=== Data records ===

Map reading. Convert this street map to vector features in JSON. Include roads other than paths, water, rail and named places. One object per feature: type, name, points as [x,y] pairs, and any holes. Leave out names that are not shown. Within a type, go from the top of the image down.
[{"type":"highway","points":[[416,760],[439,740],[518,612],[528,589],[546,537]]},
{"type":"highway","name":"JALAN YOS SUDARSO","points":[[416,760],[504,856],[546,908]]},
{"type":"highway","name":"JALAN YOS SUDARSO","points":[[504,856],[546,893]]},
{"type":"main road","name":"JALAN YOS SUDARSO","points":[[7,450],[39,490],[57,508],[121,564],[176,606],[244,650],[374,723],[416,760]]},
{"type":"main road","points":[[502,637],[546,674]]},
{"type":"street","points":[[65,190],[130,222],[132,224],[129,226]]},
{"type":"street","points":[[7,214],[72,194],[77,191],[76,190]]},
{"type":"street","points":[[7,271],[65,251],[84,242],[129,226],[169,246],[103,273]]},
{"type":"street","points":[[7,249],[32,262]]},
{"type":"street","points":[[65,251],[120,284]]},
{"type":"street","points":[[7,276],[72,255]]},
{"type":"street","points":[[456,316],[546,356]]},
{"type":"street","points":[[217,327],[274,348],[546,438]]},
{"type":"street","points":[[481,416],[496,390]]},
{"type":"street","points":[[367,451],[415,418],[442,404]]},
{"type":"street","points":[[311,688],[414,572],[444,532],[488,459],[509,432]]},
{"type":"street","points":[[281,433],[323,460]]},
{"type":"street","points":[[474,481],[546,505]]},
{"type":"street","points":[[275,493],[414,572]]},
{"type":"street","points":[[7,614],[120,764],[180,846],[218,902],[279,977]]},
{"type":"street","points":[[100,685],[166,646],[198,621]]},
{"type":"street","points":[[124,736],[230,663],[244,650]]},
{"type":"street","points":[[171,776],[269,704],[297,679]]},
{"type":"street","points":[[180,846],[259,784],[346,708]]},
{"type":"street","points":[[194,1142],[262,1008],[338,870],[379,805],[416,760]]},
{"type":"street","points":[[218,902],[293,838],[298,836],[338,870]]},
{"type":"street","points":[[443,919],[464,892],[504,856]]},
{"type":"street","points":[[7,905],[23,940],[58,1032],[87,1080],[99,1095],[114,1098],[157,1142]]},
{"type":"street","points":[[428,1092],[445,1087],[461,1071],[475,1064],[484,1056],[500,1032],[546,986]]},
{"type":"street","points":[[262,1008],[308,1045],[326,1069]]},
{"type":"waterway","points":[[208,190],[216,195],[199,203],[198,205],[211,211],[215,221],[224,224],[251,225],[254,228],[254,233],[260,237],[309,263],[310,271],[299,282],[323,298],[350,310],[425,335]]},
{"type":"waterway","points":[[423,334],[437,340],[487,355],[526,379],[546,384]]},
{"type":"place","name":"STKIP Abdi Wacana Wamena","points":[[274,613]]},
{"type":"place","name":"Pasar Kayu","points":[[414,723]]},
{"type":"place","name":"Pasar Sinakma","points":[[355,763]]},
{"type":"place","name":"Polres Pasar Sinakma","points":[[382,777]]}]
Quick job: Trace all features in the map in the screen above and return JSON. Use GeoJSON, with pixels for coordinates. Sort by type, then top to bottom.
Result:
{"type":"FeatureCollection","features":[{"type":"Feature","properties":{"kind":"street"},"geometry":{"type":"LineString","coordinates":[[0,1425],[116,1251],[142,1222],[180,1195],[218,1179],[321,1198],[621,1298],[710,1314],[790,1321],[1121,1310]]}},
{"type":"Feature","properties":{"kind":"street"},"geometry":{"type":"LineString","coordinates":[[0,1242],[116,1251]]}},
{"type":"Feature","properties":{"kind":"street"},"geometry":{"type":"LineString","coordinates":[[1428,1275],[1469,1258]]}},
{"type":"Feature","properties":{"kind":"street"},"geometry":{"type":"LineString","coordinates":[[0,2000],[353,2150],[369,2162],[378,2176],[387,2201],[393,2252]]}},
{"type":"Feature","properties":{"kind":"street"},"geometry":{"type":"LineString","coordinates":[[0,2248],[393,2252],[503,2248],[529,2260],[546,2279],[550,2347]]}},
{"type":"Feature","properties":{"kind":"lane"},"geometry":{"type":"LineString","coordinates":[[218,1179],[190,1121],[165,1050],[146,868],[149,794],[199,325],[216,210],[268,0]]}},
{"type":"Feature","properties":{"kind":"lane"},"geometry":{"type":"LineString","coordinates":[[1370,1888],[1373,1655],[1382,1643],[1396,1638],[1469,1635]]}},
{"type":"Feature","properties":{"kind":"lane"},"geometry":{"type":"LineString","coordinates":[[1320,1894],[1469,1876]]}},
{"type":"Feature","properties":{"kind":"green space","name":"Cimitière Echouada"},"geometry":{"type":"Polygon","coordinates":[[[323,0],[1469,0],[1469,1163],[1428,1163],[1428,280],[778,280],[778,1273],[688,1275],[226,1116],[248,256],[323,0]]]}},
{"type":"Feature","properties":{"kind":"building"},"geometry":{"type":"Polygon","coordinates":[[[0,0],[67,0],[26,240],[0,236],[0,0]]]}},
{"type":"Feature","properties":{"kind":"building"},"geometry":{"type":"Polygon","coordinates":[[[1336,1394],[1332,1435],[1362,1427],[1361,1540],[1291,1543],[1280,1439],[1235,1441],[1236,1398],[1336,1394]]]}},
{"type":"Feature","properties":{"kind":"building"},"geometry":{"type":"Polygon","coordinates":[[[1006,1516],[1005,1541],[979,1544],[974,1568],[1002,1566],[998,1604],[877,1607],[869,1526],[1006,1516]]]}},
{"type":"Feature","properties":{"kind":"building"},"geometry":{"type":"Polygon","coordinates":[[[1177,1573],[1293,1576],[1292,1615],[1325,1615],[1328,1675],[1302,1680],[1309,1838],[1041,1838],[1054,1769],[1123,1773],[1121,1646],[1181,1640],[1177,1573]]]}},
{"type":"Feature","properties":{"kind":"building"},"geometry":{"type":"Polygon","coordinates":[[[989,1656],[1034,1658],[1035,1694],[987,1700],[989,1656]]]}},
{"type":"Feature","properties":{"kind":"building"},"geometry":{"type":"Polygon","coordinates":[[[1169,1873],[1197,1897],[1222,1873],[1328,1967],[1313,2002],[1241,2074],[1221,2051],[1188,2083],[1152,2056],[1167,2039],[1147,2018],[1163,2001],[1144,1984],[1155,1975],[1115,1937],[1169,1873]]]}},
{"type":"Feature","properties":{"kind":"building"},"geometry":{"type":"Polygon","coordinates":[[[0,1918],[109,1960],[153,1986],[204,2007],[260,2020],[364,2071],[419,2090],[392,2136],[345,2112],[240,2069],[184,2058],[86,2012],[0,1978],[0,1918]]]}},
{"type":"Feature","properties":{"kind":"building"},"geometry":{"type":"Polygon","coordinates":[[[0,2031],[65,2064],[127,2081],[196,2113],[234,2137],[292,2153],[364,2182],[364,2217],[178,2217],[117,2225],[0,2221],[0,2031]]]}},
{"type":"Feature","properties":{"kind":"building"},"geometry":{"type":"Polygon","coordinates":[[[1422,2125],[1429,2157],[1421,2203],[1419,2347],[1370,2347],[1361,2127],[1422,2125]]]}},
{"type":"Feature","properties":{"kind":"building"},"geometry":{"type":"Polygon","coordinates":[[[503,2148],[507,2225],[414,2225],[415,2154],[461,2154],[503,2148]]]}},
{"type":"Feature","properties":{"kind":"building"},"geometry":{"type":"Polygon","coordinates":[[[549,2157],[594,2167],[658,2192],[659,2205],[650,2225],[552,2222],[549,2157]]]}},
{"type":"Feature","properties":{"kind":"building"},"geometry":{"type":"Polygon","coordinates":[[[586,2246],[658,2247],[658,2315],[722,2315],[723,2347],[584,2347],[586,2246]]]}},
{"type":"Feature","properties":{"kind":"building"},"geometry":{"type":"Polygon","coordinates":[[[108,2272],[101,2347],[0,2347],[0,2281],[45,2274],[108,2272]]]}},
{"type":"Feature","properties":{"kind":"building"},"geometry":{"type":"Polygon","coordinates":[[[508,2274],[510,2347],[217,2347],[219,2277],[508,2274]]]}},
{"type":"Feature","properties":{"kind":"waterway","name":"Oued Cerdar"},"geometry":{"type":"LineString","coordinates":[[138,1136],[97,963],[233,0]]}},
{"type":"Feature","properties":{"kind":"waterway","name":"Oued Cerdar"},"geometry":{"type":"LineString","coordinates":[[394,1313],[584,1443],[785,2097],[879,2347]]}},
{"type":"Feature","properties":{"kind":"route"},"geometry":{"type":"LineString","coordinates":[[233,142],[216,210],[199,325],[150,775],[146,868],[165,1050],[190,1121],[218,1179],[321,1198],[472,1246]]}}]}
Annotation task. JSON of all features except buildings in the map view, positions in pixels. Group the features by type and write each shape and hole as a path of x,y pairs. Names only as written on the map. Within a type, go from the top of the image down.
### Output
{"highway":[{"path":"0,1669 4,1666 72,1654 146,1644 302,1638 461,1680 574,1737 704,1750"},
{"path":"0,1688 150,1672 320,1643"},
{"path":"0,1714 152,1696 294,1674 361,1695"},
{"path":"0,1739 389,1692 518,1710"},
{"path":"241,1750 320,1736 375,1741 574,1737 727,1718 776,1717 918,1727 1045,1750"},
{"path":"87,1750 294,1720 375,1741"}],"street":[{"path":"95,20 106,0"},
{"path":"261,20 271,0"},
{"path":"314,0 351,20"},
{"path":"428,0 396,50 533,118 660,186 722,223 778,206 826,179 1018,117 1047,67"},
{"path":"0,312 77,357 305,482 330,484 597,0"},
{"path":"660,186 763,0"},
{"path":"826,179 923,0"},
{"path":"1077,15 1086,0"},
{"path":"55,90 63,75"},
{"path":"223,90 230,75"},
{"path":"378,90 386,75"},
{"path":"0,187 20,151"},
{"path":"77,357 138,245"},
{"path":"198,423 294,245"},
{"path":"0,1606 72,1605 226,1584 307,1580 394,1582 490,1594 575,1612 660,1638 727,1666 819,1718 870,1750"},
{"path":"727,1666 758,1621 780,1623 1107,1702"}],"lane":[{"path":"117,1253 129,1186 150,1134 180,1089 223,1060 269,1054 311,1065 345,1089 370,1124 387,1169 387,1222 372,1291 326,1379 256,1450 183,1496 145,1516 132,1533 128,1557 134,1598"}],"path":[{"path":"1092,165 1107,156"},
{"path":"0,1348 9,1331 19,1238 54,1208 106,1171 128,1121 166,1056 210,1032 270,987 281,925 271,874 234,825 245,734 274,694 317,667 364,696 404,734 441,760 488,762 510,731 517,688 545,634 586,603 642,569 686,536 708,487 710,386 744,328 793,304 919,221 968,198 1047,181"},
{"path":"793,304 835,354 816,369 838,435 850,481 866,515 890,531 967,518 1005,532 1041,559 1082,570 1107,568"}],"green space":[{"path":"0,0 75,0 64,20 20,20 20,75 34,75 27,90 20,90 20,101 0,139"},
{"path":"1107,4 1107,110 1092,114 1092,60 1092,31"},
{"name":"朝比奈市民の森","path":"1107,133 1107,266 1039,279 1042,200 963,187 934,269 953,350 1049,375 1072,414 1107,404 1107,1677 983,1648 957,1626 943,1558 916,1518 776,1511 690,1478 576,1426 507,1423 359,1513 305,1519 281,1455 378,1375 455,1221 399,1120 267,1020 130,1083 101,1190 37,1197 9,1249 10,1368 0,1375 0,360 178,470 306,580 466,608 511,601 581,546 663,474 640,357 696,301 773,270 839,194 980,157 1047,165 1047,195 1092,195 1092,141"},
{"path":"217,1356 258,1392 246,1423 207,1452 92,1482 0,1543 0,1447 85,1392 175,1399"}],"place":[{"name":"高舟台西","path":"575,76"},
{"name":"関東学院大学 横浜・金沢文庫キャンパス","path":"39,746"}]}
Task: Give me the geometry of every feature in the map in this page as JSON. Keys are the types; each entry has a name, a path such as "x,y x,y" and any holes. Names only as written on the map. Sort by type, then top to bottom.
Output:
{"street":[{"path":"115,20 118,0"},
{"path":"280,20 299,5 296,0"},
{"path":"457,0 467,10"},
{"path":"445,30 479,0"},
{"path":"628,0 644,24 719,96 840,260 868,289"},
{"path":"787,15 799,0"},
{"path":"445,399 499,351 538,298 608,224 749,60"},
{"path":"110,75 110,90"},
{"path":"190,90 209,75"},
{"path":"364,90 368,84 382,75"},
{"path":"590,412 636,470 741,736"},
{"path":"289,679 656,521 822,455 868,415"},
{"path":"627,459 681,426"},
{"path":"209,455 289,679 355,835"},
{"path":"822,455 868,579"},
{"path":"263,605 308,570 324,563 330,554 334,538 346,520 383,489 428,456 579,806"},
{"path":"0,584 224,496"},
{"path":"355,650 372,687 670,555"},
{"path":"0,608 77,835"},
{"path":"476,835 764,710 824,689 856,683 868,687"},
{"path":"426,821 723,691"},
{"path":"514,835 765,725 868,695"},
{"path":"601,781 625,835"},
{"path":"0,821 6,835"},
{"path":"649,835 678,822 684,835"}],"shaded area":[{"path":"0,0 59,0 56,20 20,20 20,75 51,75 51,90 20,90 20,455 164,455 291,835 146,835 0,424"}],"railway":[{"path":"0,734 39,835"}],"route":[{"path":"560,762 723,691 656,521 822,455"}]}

===

Across the listing above, tally the lines that include "pixels". Only the total is wanted.

Solution to the problem
2